## Begin Supplied text

Capital expenditures were $1.9 billion in the second quarter, which included approximately $1.5 billion of Network Vision capital. While Network Vision capital continues at increased levels as expected, we anticipate total CapEx to continue at similar to slightly higher levels throughout 2013 and be close to $8 billion for the year. Rebanding expenditures, which are not included in capital expenditures, were $43 million for the second quarter. Free cash flow was negative $404 million for the quarter, compared to positive $209 million for the second quarter of 2012 and negative $493 million for the first quarter of 2013.
I'd now like to discuss guidance for the rest of 2013. Our strong OIBDA performance in the first half of the year would have given us the confidence to increase our previous 2013 consolidated adjusted OIBDA guidance from the high-end of $5.2 billion to $5.5 billion to a range of $5.5 billion to $5.7 billion. However, the recently closed Clearwire acquisition and resulting integration, along with the non-cash purchase accounting impacts of both the SoftBank and Clearwire transactions, are preliminarily estimated to have an approximate $400 million dilutive impact to our adjusted OIBDA results in the second half of this year, with the majority of this getting in the third quarter.
The preliminary purchase price effect to OIBDA cannot be completely determined at this time given that we are still in the process of obtaining evaluations of Sprint and Clearwire for accounting purposes. As you know, the effects of these items are non-cash but will have an impact on our income statement including, net operating revenue and OIBDA results. We currently estimate the net effect of the elimination of deferred revenue, deferred cost, and deferred rent to result in a reduction of second half 2013 OIBDA of approximately $250 million to $300 million.

## End Supplied text

Requirement 1 -
Using the financial passage, answer each question.
(a) How much were rebanding expenditures in the second quarter?
(b) What approximate dilutive impact on adjusted OIBDA in the second half of the year is preliminarily estimated?
(c) By how much is the elimination of deferred revenue, deferred cost, and deferred rent estimated to reduce second-half 2013 OIBDA?
Requirement 2 - List every free cash flow figure in the financial passage, with the period each one covers.

## Begin Data extract

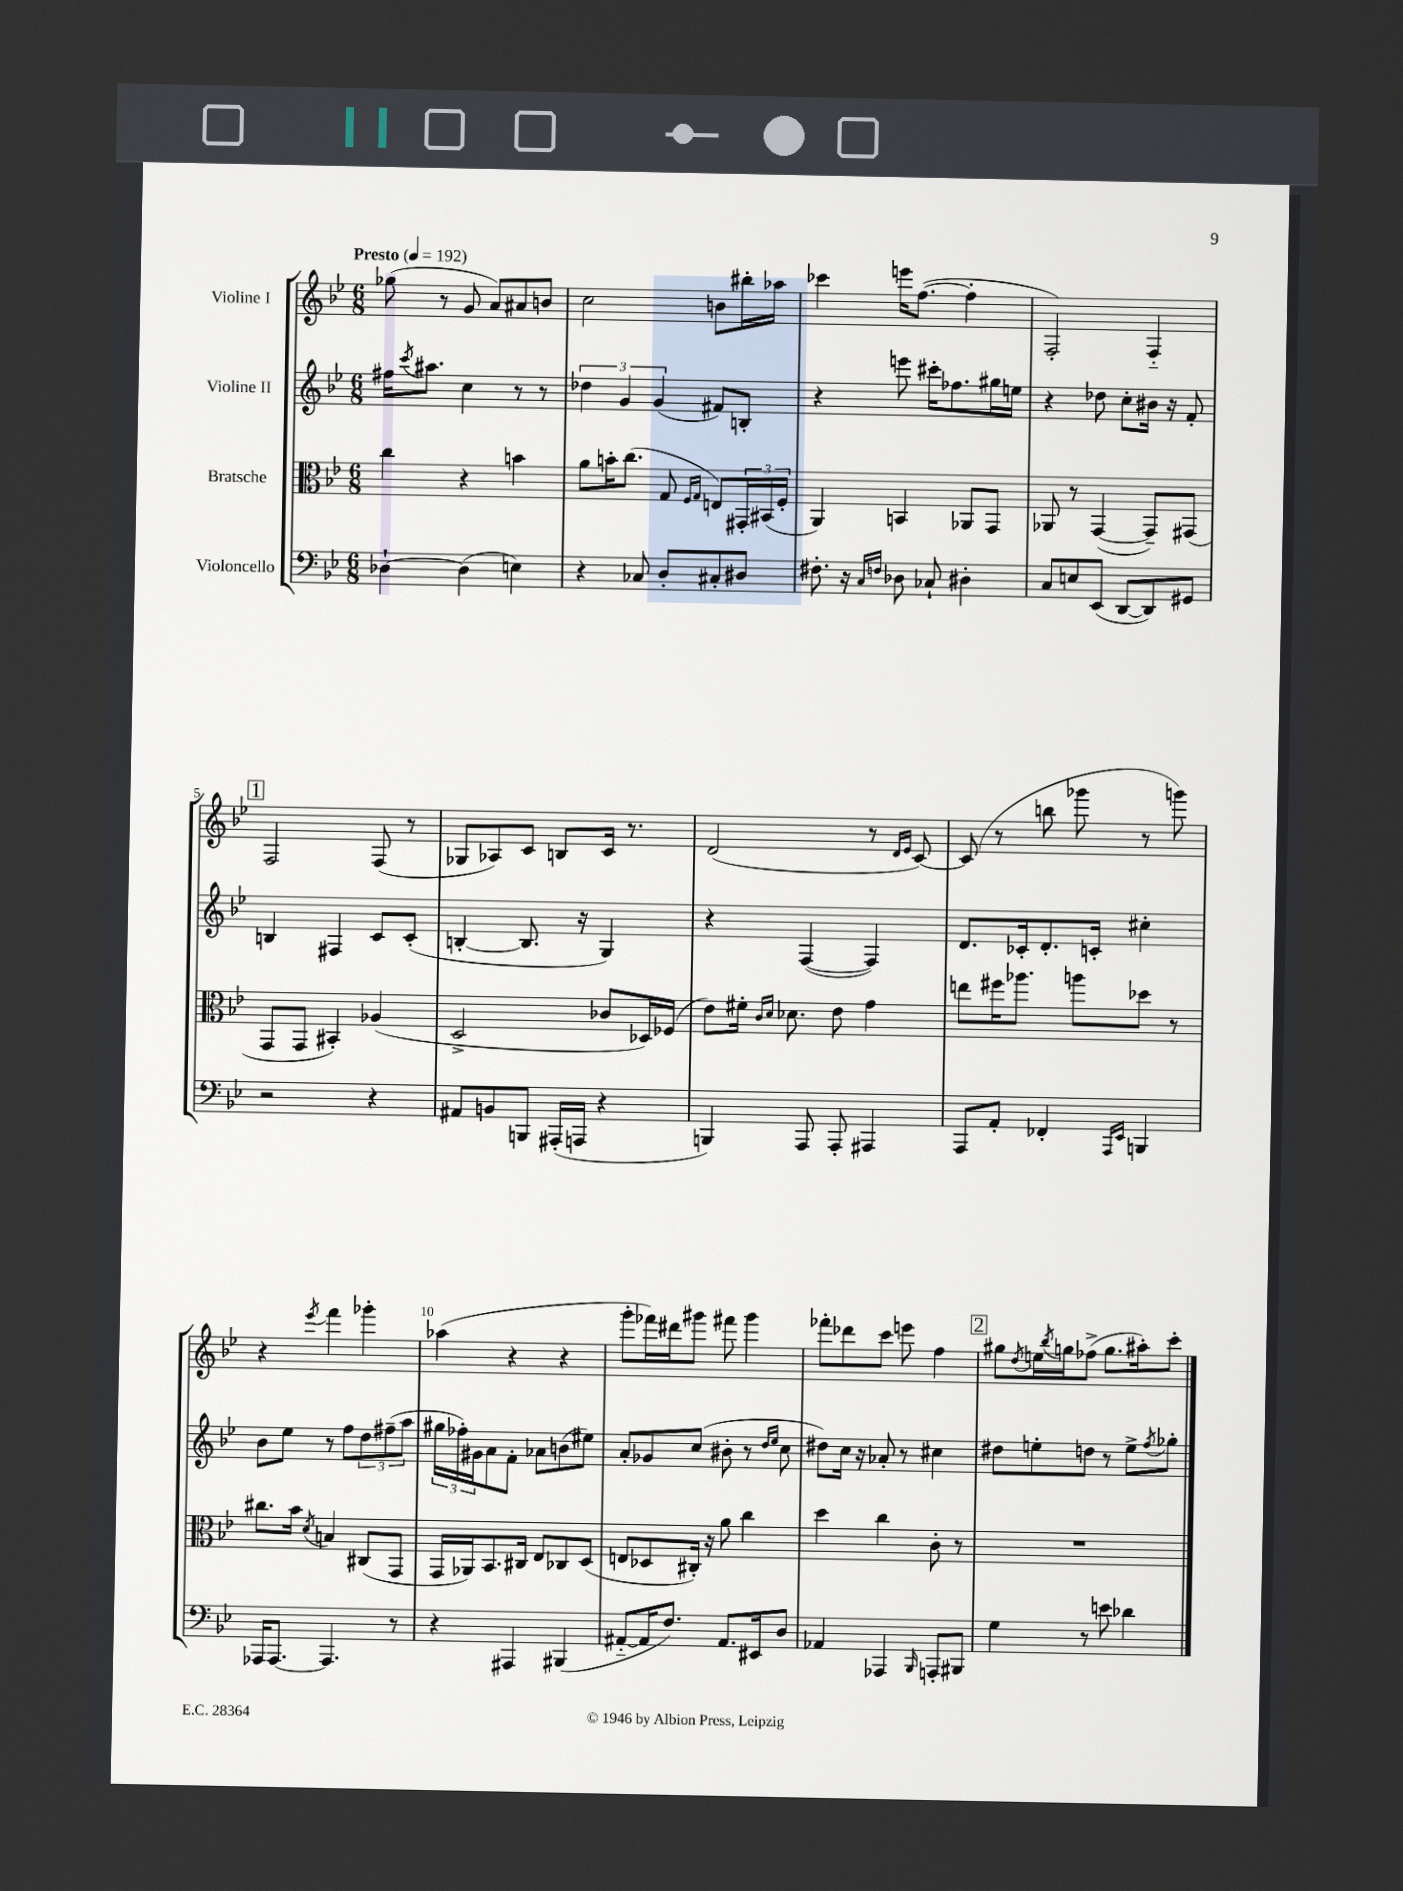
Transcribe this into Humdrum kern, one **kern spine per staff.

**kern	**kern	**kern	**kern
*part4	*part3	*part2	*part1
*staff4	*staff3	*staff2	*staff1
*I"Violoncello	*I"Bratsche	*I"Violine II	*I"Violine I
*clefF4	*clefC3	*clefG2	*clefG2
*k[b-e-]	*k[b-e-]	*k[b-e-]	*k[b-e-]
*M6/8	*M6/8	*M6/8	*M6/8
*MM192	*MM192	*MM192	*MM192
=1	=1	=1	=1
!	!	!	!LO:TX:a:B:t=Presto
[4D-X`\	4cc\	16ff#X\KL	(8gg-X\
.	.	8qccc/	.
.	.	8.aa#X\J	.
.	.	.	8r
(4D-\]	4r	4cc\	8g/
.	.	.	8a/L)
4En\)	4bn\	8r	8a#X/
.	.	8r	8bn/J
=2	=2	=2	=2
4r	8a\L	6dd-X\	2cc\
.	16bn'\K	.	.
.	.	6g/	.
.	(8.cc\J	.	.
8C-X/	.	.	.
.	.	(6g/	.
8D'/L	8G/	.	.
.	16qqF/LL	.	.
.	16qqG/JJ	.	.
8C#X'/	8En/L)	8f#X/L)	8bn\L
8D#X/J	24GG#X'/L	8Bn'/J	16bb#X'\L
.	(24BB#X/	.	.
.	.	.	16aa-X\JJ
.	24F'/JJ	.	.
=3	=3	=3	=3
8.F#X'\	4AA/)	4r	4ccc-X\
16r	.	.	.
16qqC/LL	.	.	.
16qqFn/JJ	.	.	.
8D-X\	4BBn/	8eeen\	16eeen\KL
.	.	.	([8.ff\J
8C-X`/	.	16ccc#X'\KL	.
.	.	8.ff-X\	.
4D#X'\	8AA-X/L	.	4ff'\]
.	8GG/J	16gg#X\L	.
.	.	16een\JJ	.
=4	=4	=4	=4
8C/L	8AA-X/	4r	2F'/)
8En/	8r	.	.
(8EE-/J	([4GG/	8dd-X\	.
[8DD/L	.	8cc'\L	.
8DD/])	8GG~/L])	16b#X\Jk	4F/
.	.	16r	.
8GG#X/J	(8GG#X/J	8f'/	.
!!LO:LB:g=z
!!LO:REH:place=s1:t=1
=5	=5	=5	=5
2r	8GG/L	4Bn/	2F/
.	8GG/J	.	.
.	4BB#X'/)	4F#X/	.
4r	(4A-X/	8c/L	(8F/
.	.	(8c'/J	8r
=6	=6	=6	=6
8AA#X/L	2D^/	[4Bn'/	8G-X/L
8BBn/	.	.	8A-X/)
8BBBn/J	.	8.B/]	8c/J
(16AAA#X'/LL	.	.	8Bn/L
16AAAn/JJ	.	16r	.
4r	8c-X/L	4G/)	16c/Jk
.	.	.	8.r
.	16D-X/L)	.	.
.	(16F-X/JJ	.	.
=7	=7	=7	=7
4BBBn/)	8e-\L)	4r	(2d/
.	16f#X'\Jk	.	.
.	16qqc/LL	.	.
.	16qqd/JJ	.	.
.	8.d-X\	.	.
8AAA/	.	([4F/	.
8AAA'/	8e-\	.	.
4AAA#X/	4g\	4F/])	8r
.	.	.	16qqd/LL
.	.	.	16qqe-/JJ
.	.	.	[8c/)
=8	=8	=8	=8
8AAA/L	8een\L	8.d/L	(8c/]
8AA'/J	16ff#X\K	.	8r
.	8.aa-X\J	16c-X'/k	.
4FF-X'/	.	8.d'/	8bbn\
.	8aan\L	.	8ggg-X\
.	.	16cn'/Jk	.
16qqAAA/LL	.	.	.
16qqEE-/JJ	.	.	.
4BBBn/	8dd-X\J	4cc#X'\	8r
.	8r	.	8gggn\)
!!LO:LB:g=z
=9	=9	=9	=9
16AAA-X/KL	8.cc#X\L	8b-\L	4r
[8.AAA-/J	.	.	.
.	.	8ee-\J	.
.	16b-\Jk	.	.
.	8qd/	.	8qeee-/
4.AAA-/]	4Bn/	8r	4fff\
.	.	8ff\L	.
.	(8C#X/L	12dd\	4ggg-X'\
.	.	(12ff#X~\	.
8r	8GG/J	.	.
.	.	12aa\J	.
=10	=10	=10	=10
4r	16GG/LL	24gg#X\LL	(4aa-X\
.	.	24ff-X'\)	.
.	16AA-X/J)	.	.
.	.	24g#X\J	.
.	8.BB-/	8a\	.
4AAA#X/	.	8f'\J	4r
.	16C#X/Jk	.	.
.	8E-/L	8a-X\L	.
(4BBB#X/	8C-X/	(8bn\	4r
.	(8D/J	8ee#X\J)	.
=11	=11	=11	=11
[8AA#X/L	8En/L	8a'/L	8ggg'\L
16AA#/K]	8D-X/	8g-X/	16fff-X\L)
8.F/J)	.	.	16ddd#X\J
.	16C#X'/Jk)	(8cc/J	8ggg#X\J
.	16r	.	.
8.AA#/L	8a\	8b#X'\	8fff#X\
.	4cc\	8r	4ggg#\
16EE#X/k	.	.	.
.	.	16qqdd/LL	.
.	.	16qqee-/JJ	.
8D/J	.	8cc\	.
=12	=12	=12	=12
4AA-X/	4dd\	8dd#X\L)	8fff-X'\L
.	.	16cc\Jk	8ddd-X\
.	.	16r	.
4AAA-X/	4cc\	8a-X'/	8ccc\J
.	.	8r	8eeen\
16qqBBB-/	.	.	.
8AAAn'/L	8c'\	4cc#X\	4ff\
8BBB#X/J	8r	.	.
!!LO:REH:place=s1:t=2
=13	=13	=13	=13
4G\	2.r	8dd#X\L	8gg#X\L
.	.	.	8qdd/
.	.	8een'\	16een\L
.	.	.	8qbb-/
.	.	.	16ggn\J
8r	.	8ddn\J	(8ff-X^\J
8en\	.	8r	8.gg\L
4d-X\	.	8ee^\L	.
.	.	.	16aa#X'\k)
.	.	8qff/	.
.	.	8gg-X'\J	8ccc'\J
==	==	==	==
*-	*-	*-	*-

## End Data extract
## Begin Data extract

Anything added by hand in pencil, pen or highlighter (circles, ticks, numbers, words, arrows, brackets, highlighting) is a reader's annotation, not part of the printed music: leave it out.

## End Data extract

Full response 1 -
(a) $43 million
(b) Approximately $400 million
(c) Approximately $250 million to $300 million

Full response 2 -
- Negative $404 million, for the second quarter (of 2013)
- Positive $209 million, for the second quarter of 2012
- Negative $493 million, for the first quarter of 2013